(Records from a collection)
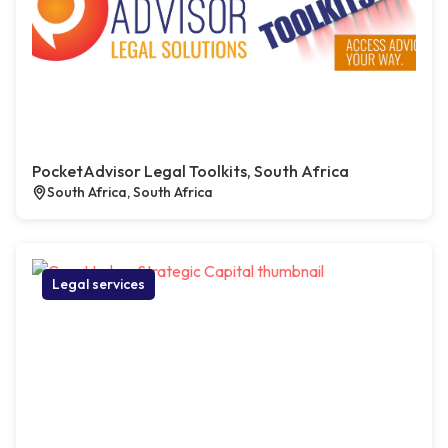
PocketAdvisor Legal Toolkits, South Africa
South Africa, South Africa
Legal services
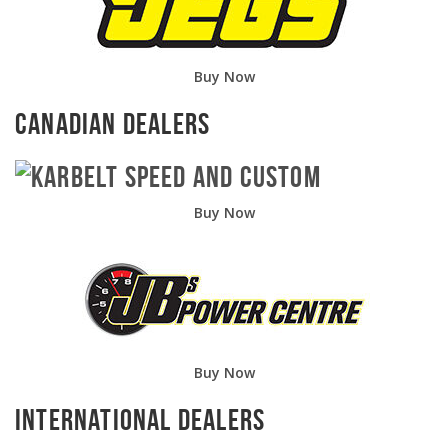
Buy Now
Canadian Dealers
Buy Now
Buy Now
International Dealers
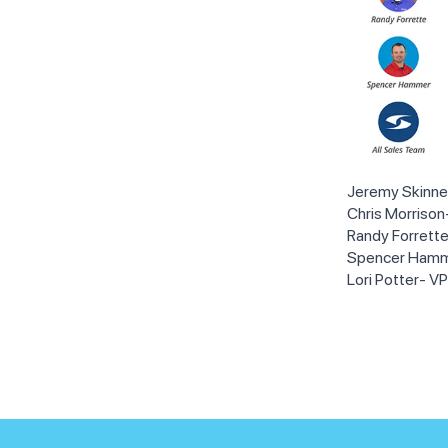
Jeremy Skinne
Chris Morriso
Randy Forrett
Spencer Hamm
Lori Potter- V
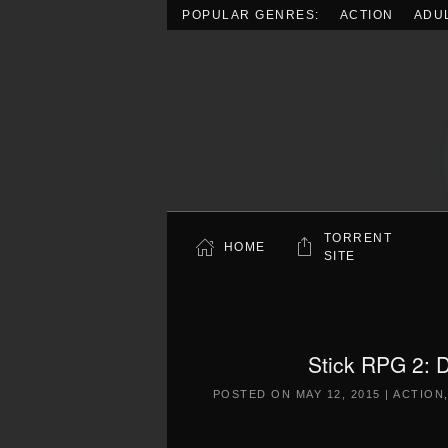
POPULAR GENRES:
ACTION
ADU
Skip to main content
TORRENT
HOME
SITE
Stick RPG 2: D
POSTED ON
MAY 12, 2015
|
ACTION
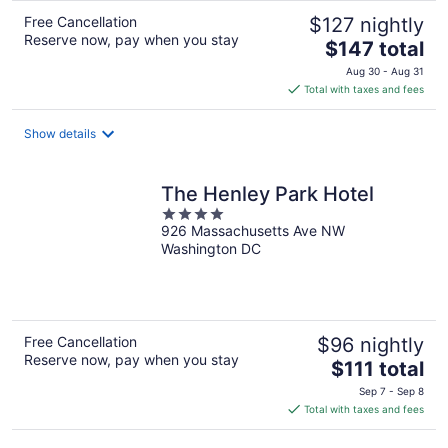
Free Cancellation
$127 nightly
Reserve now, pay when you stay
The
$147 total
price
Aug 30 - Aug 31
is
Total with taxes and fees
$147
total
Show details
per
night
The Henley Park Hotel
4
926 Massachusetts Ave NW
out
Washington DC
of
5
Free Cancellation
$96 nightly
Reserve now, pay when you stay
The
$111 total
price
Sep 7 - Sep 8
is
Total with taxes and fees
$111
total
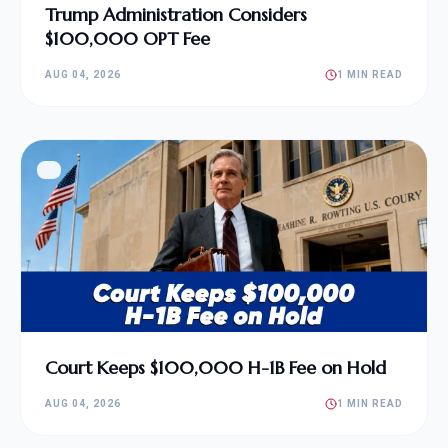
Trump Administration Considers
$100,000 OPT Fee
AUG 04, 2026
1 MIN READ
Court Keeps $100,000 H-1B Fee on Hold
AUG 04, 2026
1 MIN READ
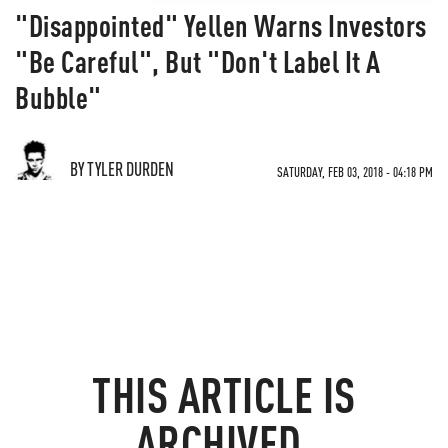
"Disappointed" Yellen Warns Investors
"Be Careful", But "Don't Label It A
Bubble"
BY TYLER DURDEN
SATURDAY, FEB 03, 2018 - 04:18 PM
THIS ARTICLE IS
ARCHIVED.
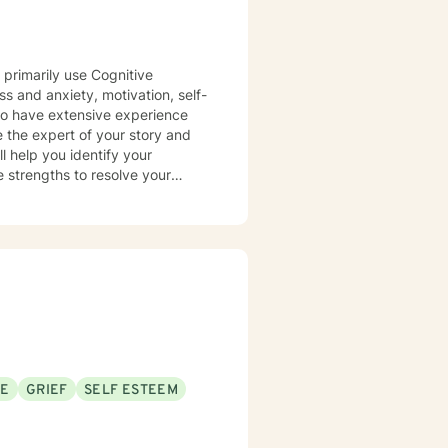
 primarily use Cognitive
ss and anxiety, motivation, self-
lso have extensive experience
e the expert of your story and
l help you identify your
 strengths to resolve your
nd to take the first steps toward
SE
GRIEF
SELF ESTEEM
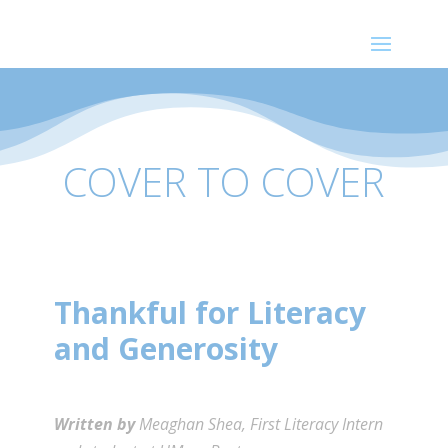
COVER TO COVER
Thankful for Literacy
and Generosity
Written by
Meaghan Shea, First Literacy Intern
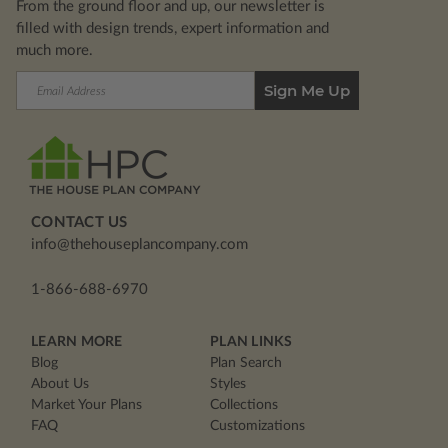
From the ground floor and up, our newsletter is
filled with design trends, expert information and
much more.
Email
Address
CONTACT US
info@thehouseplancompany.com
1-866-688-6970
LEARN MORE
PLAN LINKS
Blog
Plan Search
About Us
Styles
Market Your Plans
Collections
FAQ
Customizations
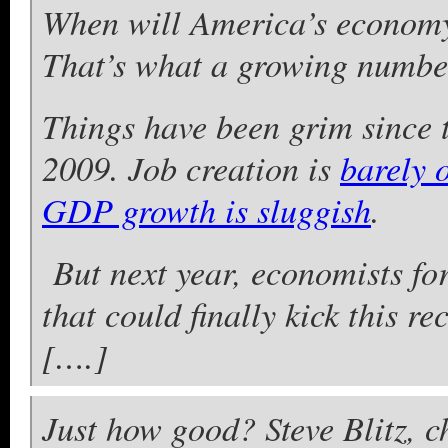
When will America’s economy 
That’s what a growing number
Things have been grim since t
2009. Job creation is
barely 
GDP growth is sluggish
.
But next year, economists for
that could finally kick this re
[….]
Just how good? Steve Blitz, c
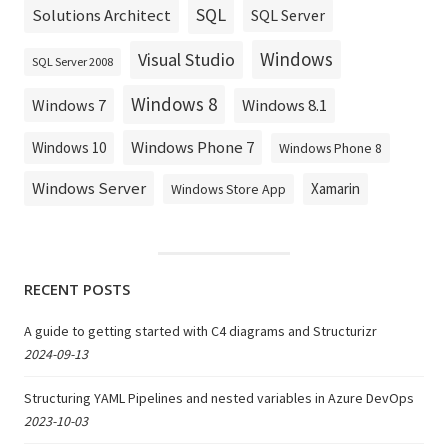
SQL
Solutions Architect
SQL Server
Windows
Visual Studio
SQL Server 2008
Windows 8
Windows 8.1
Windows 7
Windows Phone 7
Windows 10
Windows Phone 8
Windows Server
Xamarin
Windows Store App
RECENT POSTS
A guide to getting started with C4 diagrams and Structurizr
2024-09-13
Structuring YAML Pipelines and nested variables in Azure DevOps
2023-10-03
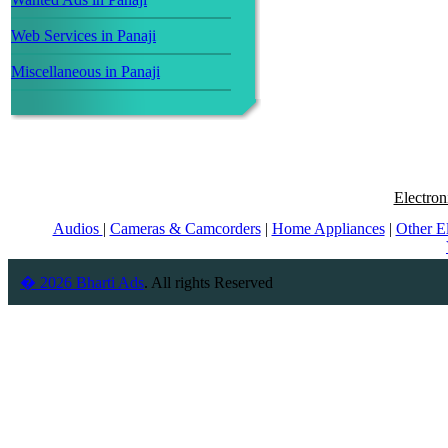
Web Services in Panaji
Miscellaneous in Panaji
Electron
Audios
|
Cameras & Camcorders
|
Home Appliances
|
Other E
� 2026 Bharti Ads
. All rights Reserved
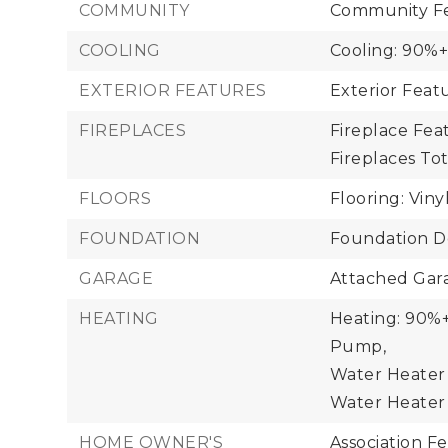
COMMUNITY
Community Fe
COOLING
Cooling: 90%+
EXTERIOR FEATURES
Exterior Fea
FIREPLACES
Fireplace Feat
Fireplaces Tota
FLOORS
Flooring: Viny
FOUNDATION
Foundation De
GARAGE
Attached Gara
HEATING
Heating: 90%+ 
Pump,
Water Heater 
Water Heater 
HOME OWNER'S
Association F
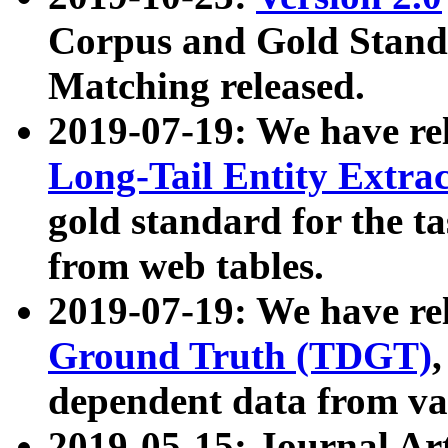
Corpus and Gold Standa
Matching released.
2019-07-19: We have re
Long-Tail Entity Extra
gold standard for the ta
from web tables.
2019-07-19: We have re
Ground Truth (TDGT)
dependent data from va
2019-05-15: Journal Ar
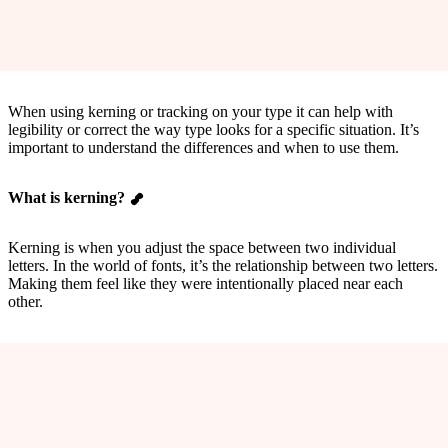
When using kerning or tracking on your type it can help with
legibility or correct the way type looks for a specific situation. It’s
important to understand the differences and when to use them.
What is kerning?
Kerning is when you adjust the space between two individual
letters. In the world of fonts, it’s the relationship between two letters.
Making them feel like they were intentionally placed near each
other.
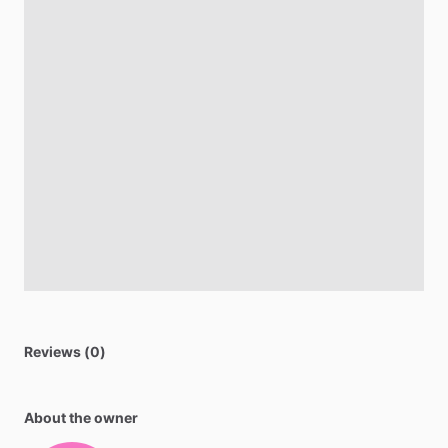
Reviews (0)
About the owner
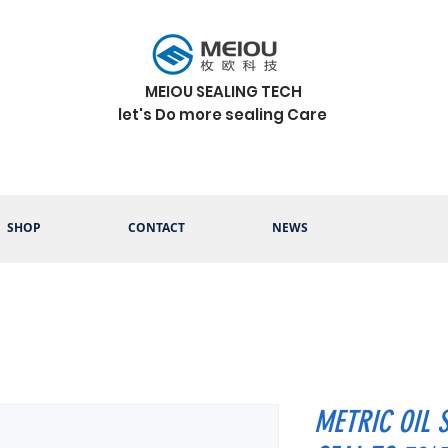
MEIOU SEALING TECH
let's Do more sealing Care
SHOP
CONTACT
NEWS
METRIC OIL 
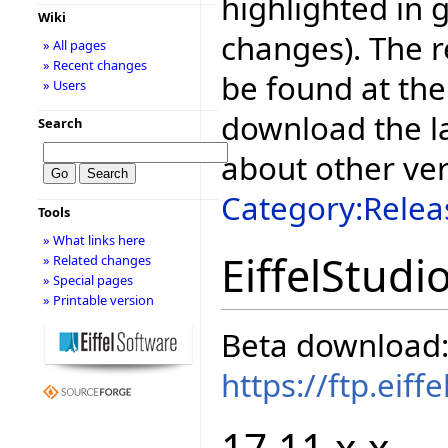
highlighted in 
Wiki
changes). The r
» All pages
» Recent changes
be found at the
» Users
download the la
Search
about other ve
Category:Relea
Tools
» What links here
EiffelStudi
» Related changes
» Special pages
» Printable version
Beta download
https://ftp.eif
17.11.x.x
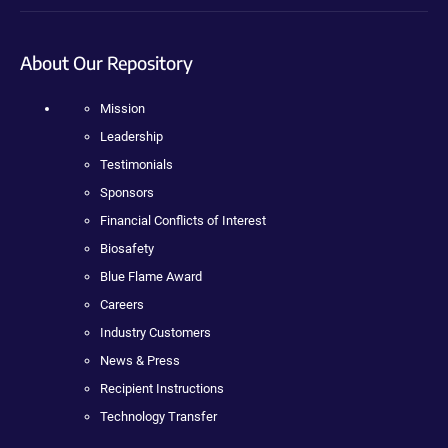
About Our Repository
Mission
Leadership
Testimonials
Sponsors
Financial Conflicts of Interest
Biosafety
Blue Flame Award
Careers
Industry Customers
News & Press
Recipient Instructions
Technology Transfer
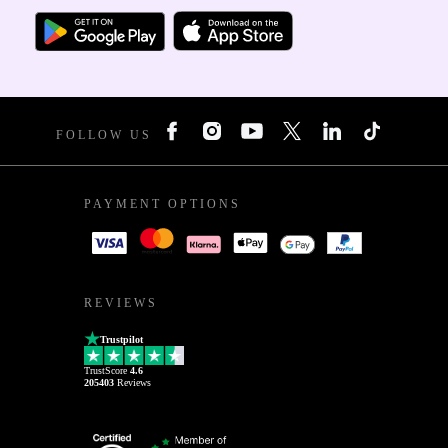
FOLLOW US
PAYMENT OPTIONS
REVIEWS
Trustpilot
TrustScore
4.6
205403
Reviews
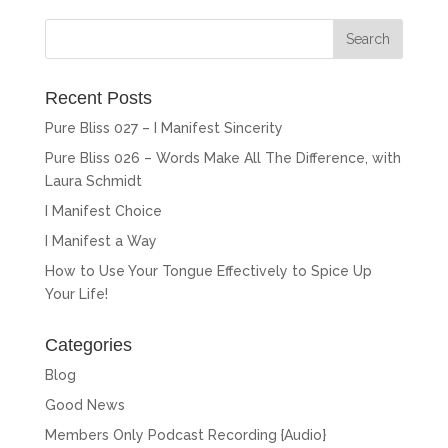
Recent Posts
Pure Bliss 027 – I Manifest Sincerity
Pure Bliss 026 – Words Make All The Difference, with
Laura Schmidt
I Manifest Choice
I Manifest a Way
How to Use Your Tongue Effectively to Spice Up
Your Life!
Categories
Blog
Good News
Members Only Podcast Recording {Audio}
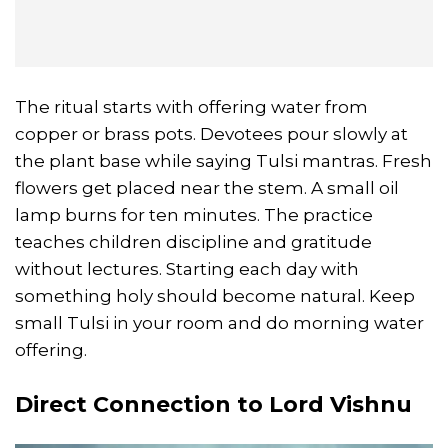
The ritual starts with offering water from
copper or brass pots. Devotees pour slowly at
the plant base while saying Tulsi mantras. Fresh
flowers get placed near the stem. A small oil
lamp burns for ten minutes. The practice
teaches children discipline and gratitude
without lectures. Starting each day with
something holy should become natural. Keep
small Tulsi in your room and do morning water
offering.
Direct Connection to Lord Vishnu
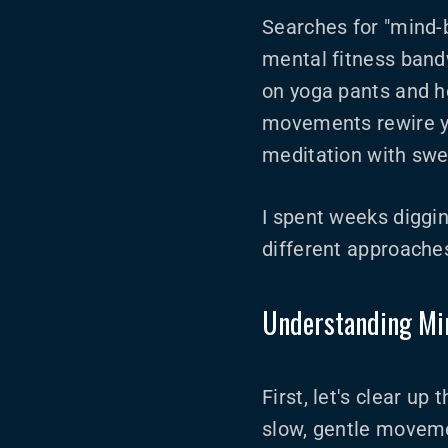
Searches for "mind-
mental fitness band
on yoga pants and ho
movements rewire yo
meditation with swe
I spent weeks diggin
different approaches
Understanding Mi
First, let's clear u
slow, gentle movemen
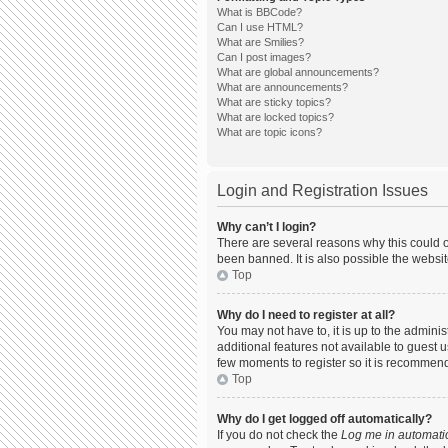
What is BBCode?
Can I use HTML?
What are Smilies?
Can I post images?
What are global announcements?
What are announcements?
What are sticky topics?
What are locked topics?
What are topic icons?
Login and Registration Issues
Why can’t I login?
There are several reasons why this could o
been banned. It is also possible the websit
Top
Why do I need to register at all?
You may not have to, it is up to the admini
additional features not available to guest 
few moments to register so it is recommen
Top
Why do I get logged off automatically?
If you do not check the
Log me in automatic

WHAT THIS TASK INVOLVES:
Find every line in the listing above that contains the word "Africa" and copy each one. Match capital and lowercase letters exactly.

RESPONSE BOX:
PocketAdvisor Legal Toolkits, South Africa
South Africa, South Africa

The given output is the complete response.